:: Goal ::
Answer these questions about the text on U.S. arms and Mexico, one per line and numbered to match:
1. Which organization did researcher John Lindsay-Poland write for?
2. How many government-run gun stores does the text say Mexico has?
3. According to the last paragraph, by whom is Mexico's disarmed populace being extorted, raped, tortured and murdered?

:: Text shown ::

------------------------

Adversaries? Only in the sense that any cartel that doesn’t pay off the Mexican government — local, state and federal — is an adversary. And the general population when it gets in the way.

The Post only parenthetically mentioned this downside:

Researcher John Lindsay-Poland wrote for the North American Congress on Latin America (NACLA) that the “massive militarization” is “bad news for the many Mexicans devastated by the abuses of police and soldiers.”

The only people not getting U.S. guns, ammo and support equipment are the Mexican people, banned from owning firearms not purchased (and approved) by the country’s ONE government-run gun store. A store that views the right of armed self-defense as a threat to the status quo, and acts accordingly.

The result of this one-sided arms trade is entirely predictable: Mexico’s disarmed populace are being extorted, raped, tortured and murdered. By the cartels, the police and the military. Brutalized in their tens of thousands. Every year. For decades.

------------------------

:: Data ::

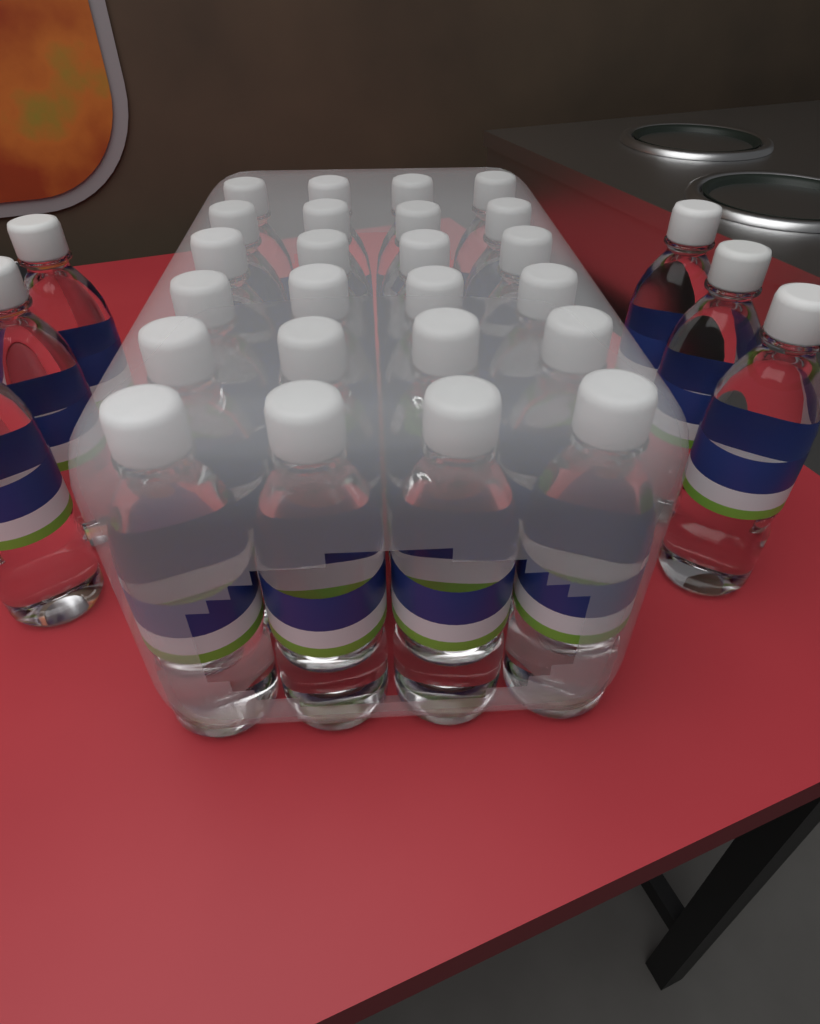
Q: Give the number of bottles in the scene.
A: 30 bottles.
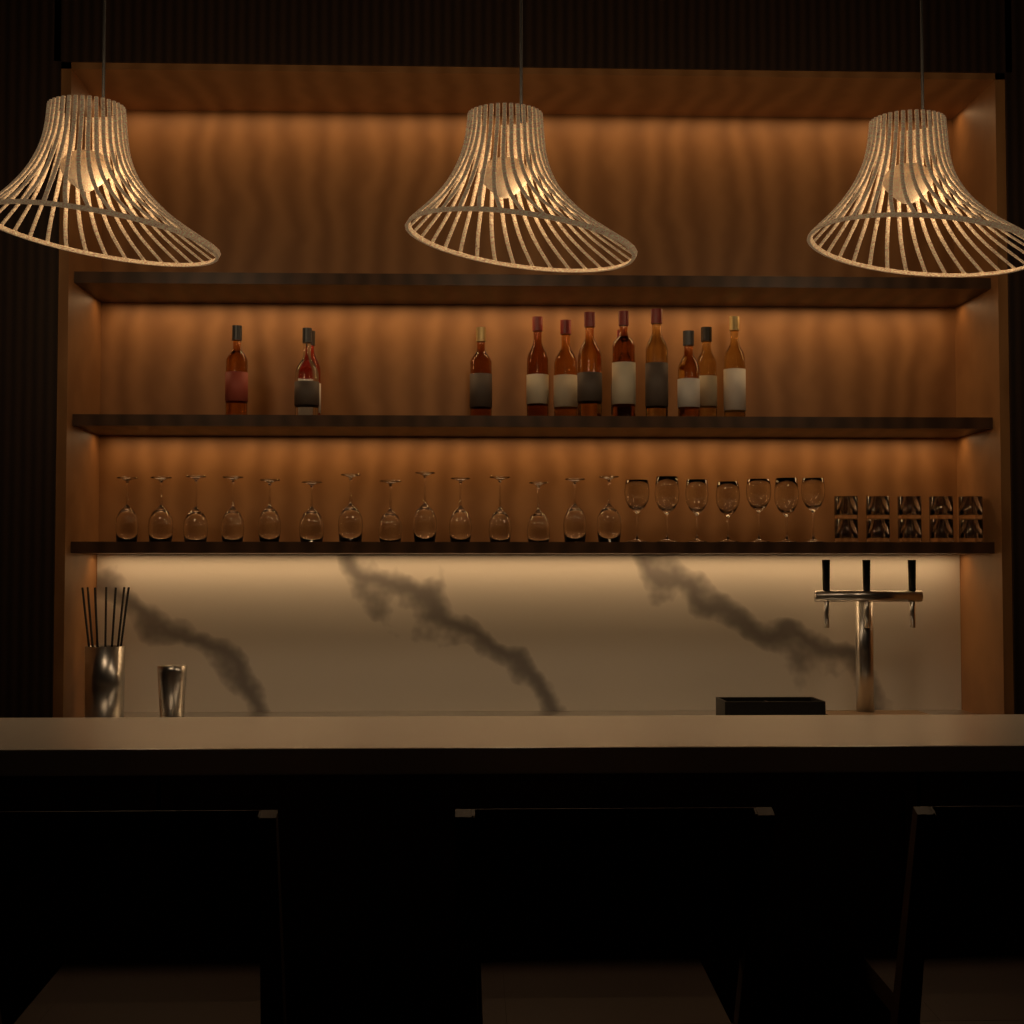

------------------------

:: Exercise answer ::
1. The North American Congress on Latin America (NACLA).
2. One.
3. The cartels, the police and the military.